Que haya sido un error creer que CAP debía renunciar o ser juzgado, puede ser. Pero Caldera no estuvo como jurado para decidir sobre ese asunto y no fue la única figura dentro de la opinión pública que pensara de ese modo, así que no se le puede achacar la responsabilidad: se le puede criticar su opinión. Además, al contrario de lo que muchos piensan, yo sí creo que la transición que propició Ramón J. Velásquez y que siguió con la presidencia de Caldera fue una dura prueba que pudo reforzar la institucionalidad y dar un mensaje contra los personalismos populistas. El argumento de que eso fomentó la anti-política es rebatible por el simple hecho de que Chávez llegó al poder por elecciones y no por violencia, aupado por muchos grupos que sí dieron muestran con el tiempo que no les interesaba esa institucionalidad y sólo ahora, porque el monstruo que crearon no les sirvió, se rasgan las vestiduras partidistas y juzgan a Caldera como chivo expiatorio.

En la tercera y última parte se reúnen algunos de sus artículos de opinión donde se demuestra con contundencia sus posiciones frente al gobierno de Hugo Chávez, y finalmente se incluye una entrevista que le hiciera César Miguel Rondón en la que aclara muchos puntos.

No se trata de una hagiografía. Valientemente los hijos de Caldera han decidido reconstruir sus ideas y acciones sin caer en descalificativos. Además del pacto mínimo, los cuarenta años de vida civil y democrática que se dieron en Venezuela fueron el producto de la relación y el conflicto de varias fuerzas políticas, especialmente la social democrática, la democrática cristiana y luego el socialismo democrático. Las tres fuerzas entendieron que debían dirimir sus diferencias dentro del tejido institucional republicano y así lo hicieron durante un buen tiempo, hasta que la crisis de los partidos, el personalismo populista y mesiánico, el problema petrolero, la irresponsabilidad de los medios, junto a la visión tecnocrática neoliberal de la política como empresa exclusivamente administrativa, fue socavando este pacto y ese sistema de conflictos y alianzas.

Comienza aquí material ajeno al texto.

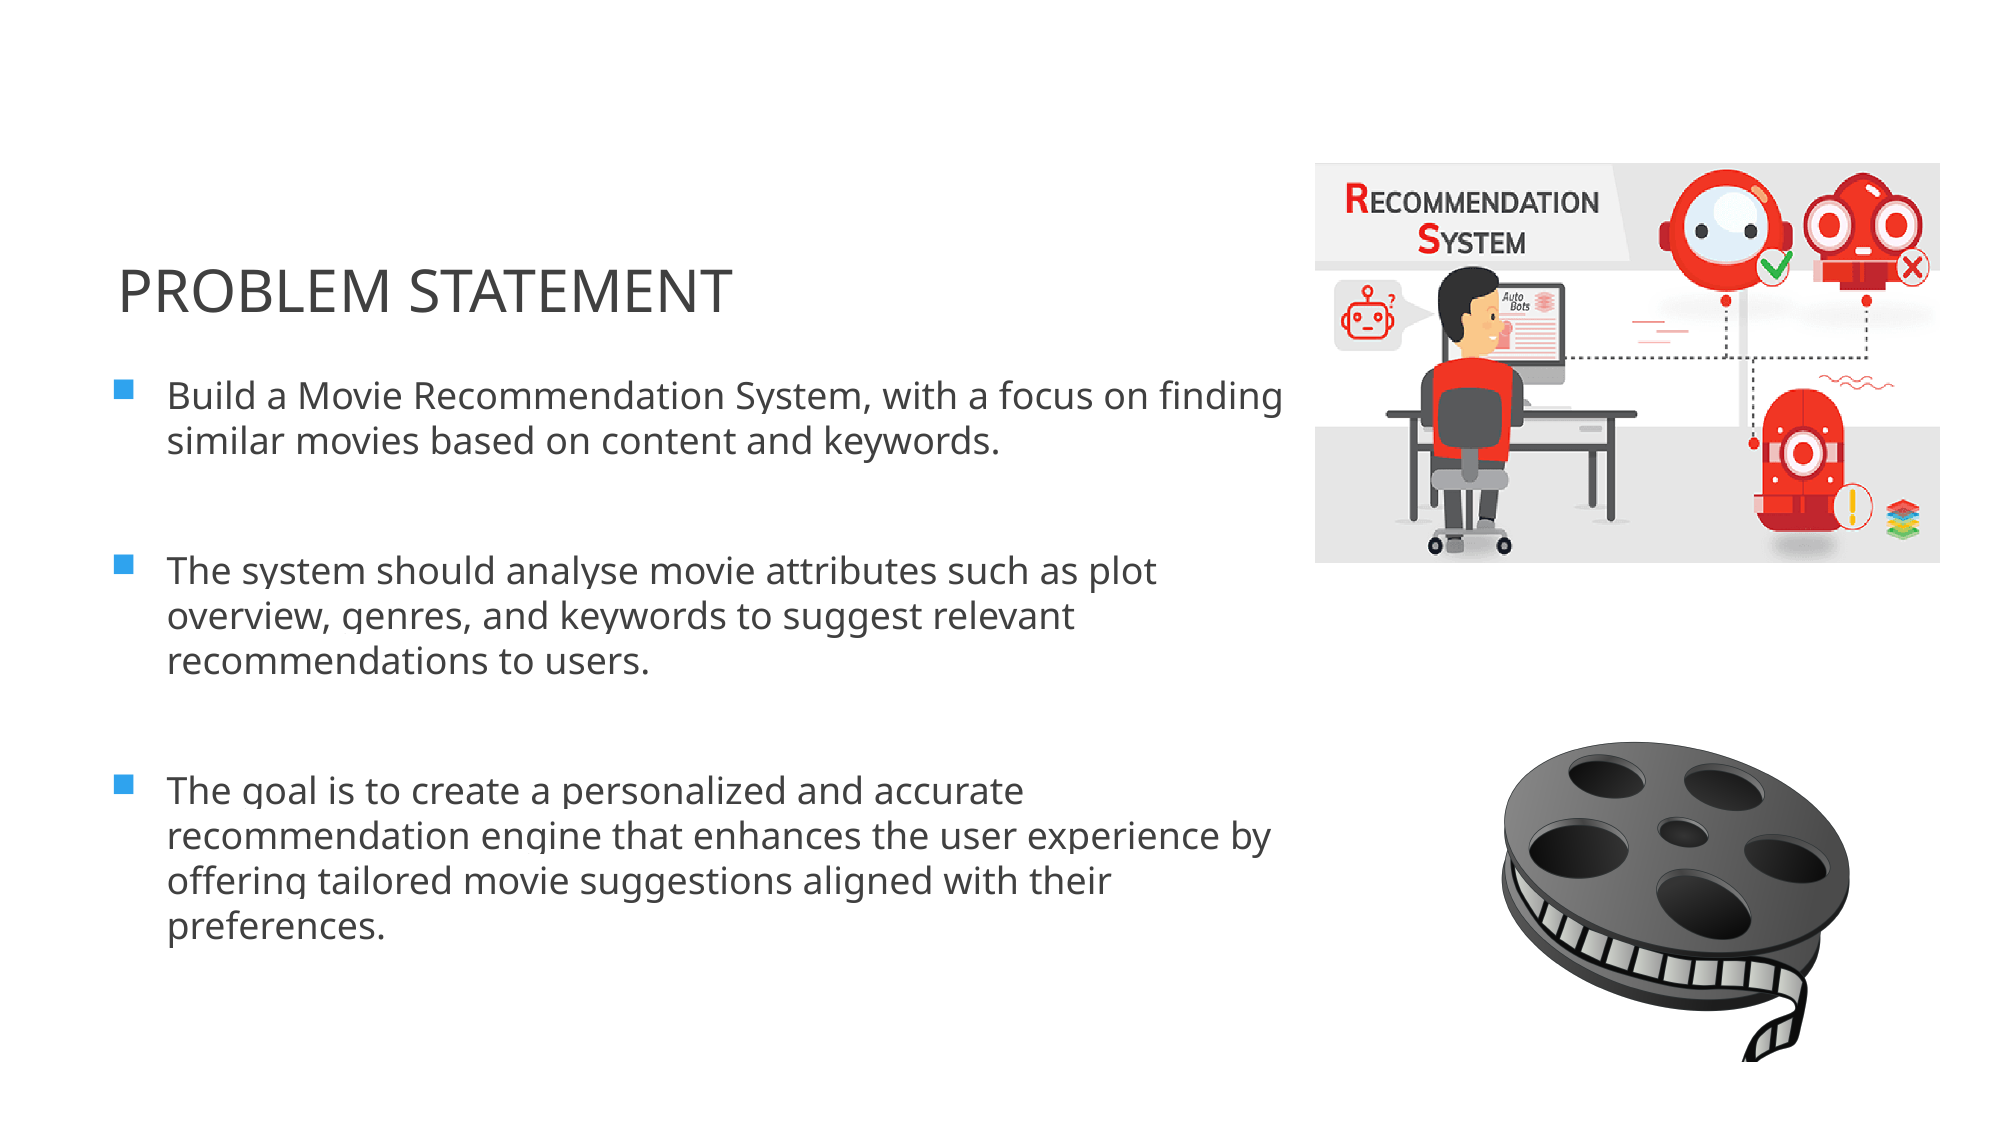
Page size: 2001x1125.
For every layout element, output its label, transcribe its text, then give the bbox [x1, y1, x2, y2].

text_box Build a Movie Recommendation System, with a focus on finding similar movies based on content and keywords. The system should analyse movie attributes such as plot overview, genres, and keywords to suggest relevant recommendations to users. The goal is to create a personalized and accurate recommendation engine that enhances the user experience by offering tailored movie suggestions aligned with their preferences. [95, 357, 1342, 962]
title PROBLEM STATEMENT [95, 242, 757, 333]
picture [0, 0, 2000, 1125]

Caldera nunca votó por Chávez. Caldera nunca estuvo a favor de la constituyente y, cuando propició la posibilidad de reformar la constitución, muchos de los que hoy en día lo siguen criticando con obsesión se hicieron los locos. Caldera no pidió abstenerse a participar en las elecciones del Congreso en 2004, pero sí pidió reclamar por un CNE más justo y con reglas claras, haciendo un llamado de unión a la oposición para crear una alternativa viable.

Otra cosa que sí hizo Caldera, junto a otros grandes políticos, es haber liderado una de las fuerzas que mantuvo el pacto republicano, que fue reconocida a pulso y no por la bondad natural de Betancourt, tal como nos ponen algunos. Frente al telos nacional-popular de los adecos, que reencarnaba el peligro sectario y personalista del historicismo bolivariano y la nacionalización del marxismo, propuso la defensa de la institucionalidad y la pluralidad. Y frente al credo modernizador neoliberal, que reducía la política a términos económicos y administrativos, propuso el debate y la necesidad de no olvidar lo social.

Como todo hombre, tuvo errores, al igual que Rómulo Betancourt, el mismo Teodoro Petkoff y muchos otros políticos venezolanos que hay que reconocer sin sectarismos. Lo importante es verlos dentro de un contexto más preciso y menos parcializado. El pasado no está para obedecer a los intereses de grupo. Está para sopesarlo con cuidado y ver qué lecciones nos sirven para entender mejor los tiempos que vivimos.